SHA1 is proving to follow a path that’s uncannily similar to that of MD5. Already a key part of the official standard for validating software updates, cryptographic keys, and other sensitive data, SHA1 became even more vital after the demise of MD5. But it, too, had collision vulnerabilities that have been known since 2004. The difficulty of transitioning to newer algorithms with better collision resistance allowed SHA1 to remain in wide-scale use even after 2015, when researchers predicted it could succumb to collision attacks by year’s end.
SHA1 is dead. Long live SHA1
Some 16 months later, researchers demonstrated the world’s first known collision attack against SHA1. It came in the form of two PDF files that, despite displaying different content, had the same SHA1 hash. The researchers behind it said it could allow a landlord to draft two rental agreements with colliding hashes. The landlord could get a tenant to digitally sign one document offering a low rental price and later claim the tenant signed the agreement for the lease agreeing to a much higher price.
The attack—which cost as little as $110,000 to carry out on Amazon’s cloud computing platform—was what cryptographers call a classical collision attack. Also known as an identical prefix collision, it results when two inputs have the same predetermined prefix—or beginning—and differing data that follows. Even though the two inputs are distinctly different, they can hash to the same value if additional data is appended to the files. Stated another way, for a hash function H, two distinct messages M1 and M2 will lead to the same hash output: H(M1) = H(M2).
Identical prefix collisions are powerful and a fatal blow against the security of a hash function, but their utility to attackers is also limited. A far more powerful form of collision is known as a chosen prefix attack, which is what allowed the MD5 attacks against the HTTPS certificate system in 2008 and against Microsoft’s update mechanism in 2012. While harder to carry out than identical prefix collisions, the chosen prefix cousins are generally much more useful.
That’s because chosen prefix attacks allow attackers to take two or more different prefixes—as opposed to the same prefix in traditional collision attacks—and append data to each so they hash to the same value. Given two message prefixes P1 and P2, an attacker can compute two messages M1 and M2 such that H(P1 || M1) = H(P2 || M2), where || denotes “concatenation,” or the act of linking the two. A more detailed explanation of chosen prefix collisions is available in this 2015 post from Nick Sullivan, head of research and cryptography at content delivery network Cloudflare.

=-=-=

● Tasks to perform
1/ List each distinct year that the SHA1 collision excerpt mentions, in order of first appearance.
2/ Resume the SHA1 collision article after its final sentence.

● Data items
=-=-=

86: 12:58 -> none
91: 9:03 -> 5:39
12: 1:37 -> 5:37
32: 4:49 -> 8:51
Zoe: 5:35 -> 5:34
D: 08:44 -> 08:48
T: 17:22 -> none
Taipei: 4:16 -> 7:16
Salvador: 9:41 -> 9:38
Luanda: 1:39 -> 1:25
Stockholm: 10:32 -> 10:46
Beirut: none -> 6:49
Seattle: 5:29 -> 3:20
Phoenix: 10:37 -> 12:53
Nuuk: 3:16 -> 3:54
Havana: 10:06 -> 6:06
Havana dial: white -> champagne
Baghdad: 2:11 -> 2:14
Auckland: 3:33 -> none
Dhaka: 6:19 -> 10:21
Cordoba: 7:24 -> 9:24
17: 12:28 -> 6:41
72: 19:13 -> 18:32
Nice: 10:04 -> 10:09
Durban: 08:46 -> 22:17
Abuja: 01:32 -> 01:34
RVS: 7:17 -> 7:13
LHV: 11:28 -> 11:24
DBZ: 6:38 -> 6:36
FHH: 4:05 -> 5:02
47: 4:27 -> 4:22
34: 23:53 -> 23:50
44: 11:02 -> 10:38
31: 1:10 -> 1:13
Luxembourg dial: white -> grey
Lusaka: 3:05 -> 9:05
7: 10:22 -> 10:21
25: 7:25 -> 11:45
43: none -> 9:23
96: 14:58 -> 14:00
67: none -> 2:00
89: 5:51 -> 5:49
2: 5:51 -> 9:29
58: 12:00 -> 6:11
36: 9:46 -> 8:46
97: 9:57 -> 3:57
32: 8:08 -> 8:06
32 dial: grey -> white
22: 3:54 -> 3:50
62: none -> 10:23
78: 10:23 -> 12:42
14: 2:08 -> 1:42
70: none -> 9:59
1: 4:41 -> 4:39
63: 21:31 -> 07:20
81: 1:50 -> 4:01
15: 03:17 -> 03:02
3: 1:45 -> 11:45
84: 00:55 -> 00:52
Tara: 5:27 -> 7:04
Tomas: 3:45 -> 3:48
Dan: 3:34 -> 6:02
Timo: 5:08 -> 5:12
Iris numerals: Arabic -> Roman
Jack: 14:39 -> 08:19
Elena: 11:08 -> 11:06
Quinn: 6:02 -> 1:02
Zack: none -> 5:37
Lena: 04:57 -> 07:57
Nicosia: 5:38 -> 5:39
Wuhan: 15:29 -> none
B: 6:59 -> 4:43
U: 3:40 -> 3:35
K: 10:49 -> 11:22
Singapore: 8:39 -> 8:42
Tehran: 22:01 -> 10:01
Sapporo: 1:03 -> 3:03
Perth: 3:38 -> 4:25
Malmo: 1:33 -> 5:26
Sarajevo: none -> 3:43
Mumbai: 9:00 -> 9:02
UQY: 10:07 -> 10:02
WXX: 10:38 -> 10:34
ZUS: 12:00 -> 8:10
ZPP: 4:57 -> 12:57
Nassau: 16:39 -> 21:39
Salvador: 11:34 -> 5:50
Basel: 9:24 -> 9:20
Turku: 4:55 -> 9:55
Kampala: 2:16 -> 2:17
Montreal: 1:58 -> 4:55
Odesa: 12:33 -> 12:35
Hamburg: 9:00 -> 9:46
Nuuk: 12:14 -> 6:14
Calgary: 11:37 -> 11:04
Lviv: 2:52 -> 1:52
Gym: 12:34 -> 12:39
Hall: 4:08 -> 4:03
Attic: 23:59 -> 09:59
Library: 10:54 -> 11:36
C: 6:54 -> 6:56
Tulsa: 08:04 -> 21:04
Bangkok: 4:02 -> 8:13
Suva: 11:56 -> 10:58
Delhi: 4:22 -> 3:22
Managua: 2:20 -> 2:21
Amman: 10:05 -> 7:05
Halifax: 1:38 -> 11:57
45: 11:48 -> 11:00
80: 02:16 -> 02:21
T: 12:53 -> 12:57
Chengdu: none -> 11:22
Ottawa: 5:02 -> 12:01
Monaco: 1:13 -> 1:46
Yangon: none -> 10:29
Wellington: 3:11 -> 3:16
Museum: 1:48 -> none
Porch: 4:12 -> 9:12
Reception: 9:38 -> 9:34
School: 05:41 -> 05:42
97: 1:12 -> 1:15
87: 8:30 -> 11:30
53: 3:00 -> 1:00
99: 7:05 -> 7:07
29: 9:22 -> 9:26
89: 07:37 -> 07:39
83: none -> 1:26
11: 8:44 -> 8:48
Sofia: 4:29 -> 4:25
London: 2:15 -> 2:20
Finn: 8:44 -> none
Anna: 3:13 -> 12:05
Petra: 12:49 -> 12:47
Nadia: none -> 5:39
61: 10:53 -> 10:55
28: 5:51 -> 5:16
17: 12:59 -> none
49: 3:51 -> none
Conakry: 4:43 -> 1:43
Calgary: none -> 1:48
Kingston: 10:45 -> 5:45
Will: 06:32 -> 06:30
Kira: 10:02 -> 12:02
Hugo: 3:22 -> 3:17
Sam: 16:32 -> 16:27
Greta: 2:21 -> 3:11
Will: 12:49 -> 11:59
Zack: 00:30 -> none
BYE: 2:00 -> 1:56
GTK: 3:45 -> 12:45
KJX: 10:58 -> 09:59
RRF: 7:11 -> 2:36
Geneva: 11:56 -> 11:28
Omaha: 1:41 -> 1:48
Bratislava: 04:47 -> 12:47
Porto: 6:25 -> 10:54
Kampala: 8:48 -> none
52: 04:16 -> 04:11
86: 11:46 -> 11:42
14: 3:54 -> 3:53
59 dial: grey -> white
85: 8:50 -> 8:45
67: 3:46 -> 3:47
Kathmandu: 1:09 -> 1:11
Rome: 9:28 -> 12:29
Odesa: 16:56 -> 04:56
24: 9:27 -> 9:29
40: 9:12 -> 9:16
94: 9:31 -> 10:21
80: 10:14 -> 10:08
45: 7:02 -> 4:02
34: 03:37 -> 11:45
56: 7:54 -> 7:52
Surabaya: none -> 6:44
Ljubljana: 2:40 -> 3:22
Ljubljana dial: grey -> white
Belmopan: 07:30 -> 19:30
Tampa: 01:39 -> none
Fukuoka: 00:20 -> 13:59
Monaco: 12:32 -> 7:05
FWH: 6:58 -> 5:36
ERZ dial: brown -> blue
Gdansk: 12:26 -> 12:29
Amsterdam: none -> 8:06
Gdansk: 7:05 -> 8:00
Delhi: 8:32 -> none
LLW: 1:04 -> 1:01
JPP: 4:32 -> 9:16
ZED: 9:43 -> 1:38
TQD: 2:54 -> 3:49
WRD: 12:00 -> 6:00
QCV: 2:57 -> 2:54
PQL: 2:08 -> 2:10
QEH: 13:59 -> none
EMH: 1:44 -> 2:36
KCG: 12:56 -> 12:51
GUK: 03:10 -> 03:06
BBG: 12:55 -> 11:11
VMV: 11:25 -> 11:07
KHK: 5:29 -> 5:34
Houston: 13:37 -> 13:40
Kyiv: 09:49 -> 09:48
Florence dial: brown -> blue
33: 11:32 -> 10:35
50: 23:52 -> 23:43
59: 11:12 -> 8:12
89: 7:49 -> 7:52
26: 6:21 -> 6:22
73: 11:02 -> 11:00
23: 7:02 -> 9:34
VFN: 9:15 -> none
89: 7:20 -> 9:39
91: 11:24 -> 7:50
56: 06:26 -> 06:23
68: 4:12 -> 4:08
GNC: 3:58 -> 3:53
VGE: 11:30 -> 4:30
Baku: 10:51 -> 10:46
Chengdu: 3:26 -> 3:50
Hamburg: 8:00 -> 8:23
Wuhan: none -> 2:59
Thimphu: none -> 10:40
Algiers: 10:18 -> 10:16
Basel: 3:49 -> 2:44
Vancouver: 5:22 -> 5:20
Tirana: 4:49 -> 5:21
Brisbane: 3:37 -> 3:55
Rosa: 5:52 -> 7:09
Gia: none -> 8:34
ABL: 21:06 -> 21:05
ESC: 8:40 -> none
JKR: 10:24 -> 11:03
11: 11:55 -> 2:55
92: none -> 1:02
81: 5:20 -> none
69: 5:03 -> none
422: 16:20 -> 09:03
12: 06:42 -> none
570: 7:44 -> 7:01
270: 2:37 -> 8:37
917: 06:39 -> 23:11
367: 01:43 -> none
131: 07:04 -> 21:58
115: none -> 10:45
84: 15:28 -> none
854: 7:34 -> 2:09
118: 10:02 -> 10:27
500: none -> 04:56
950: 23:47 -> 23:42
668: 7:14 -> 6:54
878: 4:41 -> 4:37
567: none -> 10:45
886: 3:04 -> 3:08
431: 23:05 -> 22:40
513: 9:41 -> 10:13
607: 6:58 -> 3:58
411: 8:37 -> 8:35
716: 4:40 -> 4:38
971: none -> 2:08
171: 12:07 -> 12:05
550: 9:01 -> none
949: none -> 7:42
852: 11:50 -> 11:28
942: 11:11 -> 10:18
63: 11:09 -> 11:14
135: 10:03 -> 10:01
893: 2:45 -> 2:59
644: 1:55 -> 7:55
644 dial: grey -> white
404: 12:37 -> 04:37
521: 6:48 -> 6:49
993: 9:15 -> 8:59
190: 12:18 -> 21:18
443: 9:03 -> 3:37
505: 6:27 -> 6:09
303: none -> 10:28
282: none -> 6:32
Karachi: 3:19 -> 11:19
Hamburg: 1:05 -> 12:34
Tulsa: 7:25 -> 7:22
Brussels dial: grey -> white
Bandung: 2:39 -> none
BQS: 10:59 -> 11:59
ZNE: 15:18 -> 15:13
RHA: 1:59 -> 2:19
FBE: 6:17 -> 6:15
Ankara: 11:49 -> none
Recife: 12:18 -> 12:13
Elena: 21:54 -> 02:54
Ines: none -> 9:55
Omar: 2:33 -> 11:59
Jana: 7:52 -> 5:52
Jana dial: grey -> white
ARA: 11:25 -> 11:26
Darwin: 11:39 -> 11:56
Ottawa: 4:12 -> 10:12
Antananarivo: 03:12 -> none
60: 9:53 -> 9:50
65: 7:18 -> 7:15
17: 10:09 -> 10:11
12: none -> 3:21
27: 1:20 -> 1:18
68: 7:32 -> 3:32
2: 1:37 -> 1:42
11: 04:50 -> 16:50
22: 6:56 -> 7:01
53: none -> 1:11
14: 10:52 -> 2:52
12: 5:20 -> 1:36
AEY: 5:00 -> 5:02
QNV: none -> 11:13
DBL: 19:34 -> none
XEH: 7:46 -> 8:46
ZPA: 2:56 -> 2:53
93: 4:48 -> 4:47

=-=-=

● Answers below
1/ 2004, 2015, 2008, 2012

2/
PGP/GnuPG impersonation
The attack demonstrated Tuesday is the first known chosen prefix collision on SHA1. To demonstrate its potency, researchers Gaëtan Leurent and Thomas Peyrin of Inria France and the Nanyang Technological University in Singapore respectively, used the collision to perform a PGP/GnuPG impersonation attack. In their Real World Crypto paper the researchers explain:
The chosen prefixes correspond to headers of two PGP identity certificates with keys of different sizes, an RSA-8192 key and an RSA-6144 key. By exploiting properties of the the OpenPGP and JPEG format, we can create two public keys: key A with the victim name, and key B with the attacker name and picture, such that the identity certificate containing the attacker key and picture has the same SHA-1 hash as the identity certificate containing the victim key and name. Therefore, the attacker can request a signature of his key and picture from a third party (from the Web of Trust or from a CA) and transfer the signature to key A. The signature will still be valid because of the collision, while the attacker controls key A with the name of the victim, and signed by the third party. Therefore, he can impersonate the victim and sign any document in her name.
In a post further demonstrating the attack, the researchers provided both messageA and messageB. Despite containing differing user ID prefixes, they both map to the same SHA1 hash value of 8ac60ba76f1999a1ab70223f225aefdc78d4ddc0
.
The researchers’ results significantly improve the efficiency of SHA1 attacks, with a speedup factor of about 10. More precisely, the new attacks reduce the cost of an identical prefix collision attack from 264.7 to 261.2, and the cost of a chosen-prefix collision attack from 267.1 to 263.4 when performed on a GTX 970 graphics processor.
The researchers carried out the attack over a two-month period on a cluster of 900 Nvidia GTX 1060 GPUs they rented online. They said the rented cluster is a much more economical platform than Amazon Web Services and competing cloud services. The attack cost $74,000 when carried out a few months ago, but with an optimized implementation and computation costs that have continued to fall, the researchers say the same attack now costs $45,000. By 2025, the researchers estimate the attack will cost $10,000. The result: the same chosen prefix attacks that have been possible against MD5 since 2009 are now practical against SHA1 as well and will only become more affordable over time.
SHA1: May it (finally) rest in peace
The researchers privately reported their results to developers of software that is most affected. They included developers for:
- GnuPG. The developers responded by implementing a countermeasure in November that invalidates SHA1-based identity signatures that were created after January 2019.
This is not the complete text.